This would save you from having to check for borders in a lot of cases, e.g., when the border width of the cell changes, since the cell will already be marked as needing layout, and so you don't have to worry about it.

> Source/WebCore/ChangeLog:10
> +        Invalidate cache when cell, row, row group, col, col group or table border it changed.

Typo. "it" should be "is"

> Source/WebCore/rendering/RenderTable.h:237
> +    virtual void recalcCollapsedBorders();

This should be private and non-virtual. Move it.

> Source/WebCore/rendering/RenderTable.h:270
> +    bool m_collapsedBordersValid;

Move this after m_currentBorder and make it part of the bitfield with m_hasColElements
Comment 26 Konstantin Shcheglov 2011-09-15 13:06:26 PDT
Created attachment 107534 [details]
Changes for review comments

1. I've moved invalidating cache into styleDidChange() method and guarded it with parent()/table()/needsLayout() check before comparing border values. Only table's needsLayout() is used because we invalidate cache only in RenderTable::layout().

2. Fixes for small things.
Comment 27 Dave Hyatt 2011-09-20 11:26:58 PDT
Comment on attachment 107534 [details]
Changes for review comments

table->needsLayout() is too broad. The table may only need "simplified" layout (e.g., only a positioned child moved for example, in which case it won't ever get to the code you added in layout() that invalidates collapsed borders.

Data supplied =
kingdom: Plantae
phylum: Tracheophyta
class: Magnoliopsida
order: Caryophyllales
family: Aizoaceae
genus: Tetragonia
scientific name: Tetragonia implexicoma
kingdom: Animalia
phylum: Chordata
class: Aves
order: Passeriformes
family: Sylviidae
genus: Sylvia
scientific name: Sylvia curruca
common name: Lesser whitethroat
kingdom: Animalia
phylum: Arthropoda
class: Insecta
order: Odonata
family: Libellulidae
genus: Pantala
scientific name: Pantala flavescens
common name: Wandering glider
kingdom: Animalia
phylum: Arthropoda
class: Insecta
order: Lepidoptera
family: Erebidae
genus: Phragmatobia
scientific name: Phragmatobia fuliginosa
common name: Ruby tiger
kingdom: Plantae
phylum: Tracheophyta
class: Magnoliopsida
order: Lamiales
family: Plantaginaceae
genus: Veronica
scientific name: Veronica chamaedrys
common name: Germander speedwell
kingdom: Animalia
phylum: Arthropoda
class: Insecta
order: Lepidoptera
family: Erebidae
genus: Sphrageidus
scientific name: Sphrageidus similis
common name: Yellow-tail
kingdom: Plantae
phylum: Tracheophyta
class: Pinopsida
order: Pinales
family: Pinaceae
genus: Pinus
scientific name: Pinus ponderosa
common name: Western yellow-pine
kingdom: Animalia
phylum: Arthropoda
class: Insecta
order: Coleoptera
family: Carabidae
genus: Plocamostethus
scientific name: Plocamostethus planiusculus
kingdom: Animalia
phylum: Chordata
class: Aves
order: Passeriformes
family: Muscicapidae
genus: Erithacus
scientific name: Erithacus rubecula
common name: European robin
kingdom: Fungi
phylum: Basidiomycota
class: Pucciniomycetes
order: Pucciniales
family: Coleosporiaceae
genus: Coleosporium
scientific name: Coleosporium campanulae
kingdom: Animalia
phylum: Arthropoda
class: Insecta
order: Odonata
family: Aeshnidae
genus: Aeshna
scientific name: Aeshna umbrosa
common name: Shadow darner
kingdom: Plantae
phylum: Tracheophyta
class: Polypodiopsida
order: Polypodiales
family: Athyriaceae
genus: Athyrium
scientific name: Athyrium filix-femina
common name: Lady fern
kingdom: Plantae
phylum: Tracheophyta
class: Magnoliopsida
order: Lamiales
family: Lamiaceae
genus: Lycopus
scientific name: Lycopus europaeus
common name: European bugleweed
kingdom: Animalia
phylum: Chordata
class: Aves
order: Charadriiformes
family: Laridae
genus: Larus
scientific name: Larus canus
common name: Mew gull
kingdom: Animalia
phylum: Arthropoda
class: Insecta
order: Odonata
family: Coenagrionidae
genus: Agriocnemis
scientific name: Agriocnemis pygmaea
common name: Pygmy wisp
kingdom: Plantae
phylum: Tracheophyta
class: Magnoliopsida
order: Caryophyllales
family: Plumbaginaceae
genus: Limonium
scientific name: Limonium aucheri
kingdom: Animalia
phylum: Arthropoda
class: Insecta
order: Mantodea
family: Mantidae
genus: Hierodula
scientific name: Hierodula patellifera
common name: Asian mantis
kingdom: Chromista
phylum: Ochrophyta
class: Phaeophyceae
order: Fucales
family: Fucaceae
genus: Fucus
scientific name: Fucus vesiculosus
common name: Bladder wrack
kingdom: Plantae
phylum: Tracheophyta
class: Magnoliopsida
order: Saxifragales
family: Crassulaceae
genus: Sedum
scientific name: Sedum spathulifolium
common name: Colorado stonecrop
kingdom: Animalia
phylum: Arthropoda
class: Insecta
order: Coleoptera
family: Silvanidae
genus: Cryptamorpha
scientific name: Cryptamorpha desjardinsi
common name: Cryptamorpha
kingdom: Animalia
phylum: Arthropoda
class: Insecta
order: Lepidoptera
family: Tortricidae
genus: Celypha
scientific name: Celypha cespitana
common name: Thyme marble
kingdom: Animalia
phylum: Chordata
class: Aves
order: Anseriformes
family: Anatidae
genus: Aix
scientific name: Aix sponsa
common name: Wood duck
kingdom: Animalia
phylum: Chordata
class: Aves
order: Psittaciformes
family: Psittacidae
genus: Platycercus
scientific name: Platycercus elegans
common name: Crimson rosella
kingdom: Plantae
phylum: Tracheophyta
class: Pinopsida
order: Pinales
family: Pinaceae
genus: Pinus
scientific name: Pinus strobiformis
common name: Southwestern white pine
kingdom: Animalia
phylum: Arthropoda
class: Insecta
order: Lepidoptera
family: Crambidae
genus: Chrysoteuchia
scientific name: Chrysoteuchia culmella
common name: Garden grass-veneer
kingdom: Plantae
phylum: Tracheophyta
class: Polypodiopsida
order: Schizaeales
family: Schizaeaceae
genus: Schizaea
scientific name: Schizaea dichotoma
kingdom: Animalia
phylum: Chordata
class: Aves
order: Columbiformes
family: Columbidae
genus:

Problem = Return the code review discussion word for word, from "This should be" up to and including "for small things.". The listing has no connection to the code review discussion.

Answer box =
This should be private and non-virtual. Move it.

> Source/WebCore/rendering/RenderTable.h:270
> +    bool m_collapsedBordersValid;

Move this after m_currentBorder and make it part of the bitfield with m_hasColElements
Comment 26 Konstantin Shcheglov 2011-09-15 13:06:26 PDT
Created attachment 107534 [details]
Changes for review comments

1. I've moved invalidating cache into styleDidChange() method and guarded it with parent()/table()/needsLayout() check before comparing border values. Only table's needsLayout() is used because we invalidate cache only in RenderTable::layout().

2. Fixes for small things.